> [Document]
━━━━━━━━━━━━━━━━━━━━

Volume Thirty-Six (2014): Summaries
Beyond Theatrical Marketing: Play Banns in the Records of Kent, Sussex, and Lincolnshire
METh 36 (2014) 3-23.
It has generally been taken for granted that audience-building 'advertisement' or 'marketing' was the primary purpose behind the proclamation of banns for early plays. This article, however,
reconsiders the extant records of banns in Lincolnshire, Sussex, and eastern Kent, arguing that these are best understood as fundraising appeals, ceremoniously and publicly delivered
to those donors who were likely to help cover production costs, or to otherwise provide financial support to the subsequent plays or their parishes. Rather than competing to win potential
audiences, these banns seem to be traces of a large-scale and long-term series of collaborations, manifesting and maintaining a network of mutual good will.
Recycling Authority: John Bale at Magdalen?
METh 36 (2014) 24-47.
This paper considers evidence for REED's suggestion of a performance of Bale's Three Laws at Magdalen College, Oxford, in 1560/1, before developing to examine why the play might have been
a particularly suitable choice at that time. With the recent election to the Presidency of the radical Protestant Laurence Humphrey, the College sought to position and present itself as at
the forefront of reform. More broadly, the paper suggests the potential value of speculation as a way of beginning to explore the numerous lacunae in the records of dramatic performances.
‘The Personages that Speake’: Playing with Parts in Early Printed Drama
METh 36 (2014) 48-69.

━━━━━━━━━━━━━━━━━━━━

> [Information shown]
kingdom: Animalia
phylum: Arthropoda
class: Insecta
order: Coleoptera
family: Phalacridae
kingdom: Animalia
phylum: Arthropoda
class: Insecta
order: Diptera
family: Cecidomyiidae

━━━━━━━━━━━━━━━━━━━━

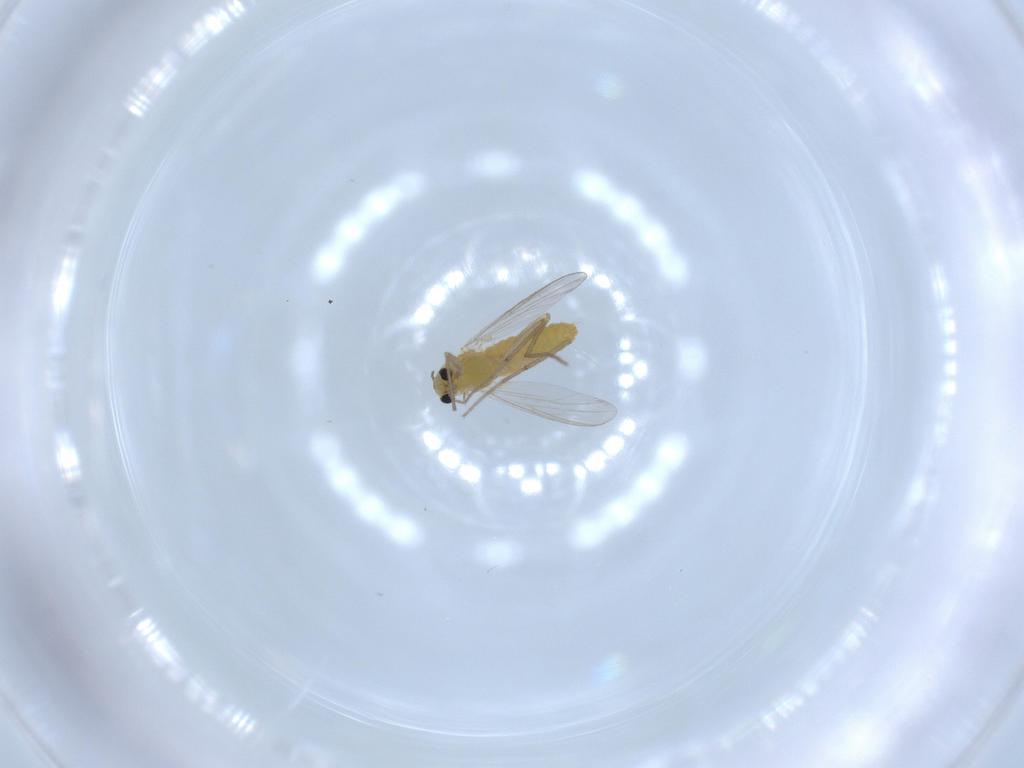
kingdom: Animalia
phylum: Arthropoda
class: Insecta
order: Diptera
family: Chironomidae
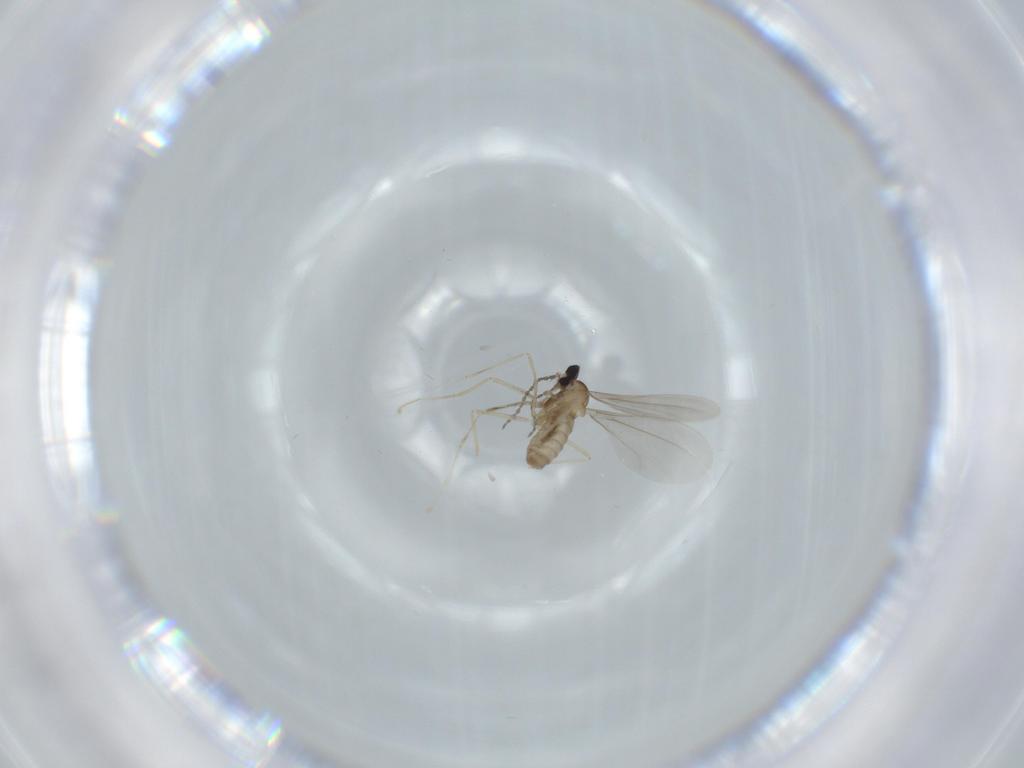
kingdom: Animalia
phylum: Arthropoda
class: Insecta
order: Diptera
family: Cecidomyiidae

━━━━━━━━━━━━━━━━━━━━

> [What is being asked] Copy out everything in the summaries above from "Recycling Authority: John" down to "of dramatic performances.", word for word.

> [Result]
Recycling Authority: John Bale at Magdalen?
METh 36 (2014) 24-47.
This paper considers evidence for REED's suggestion of a performance of Bale's Three Laws at Magdalen College, Oxford, in 1560/1, before developing to examine why the play might have been
a particularly suitable choice at that time. With the recent election to the Presidency of the radical Protestant Laurence Humphrey, the College sought to position and present itself as at
the forefront of reform. More broadly, the paper suggests the potential value of speculation as a way of beginning to explore the numerous lacunae in the records of dramatic performances.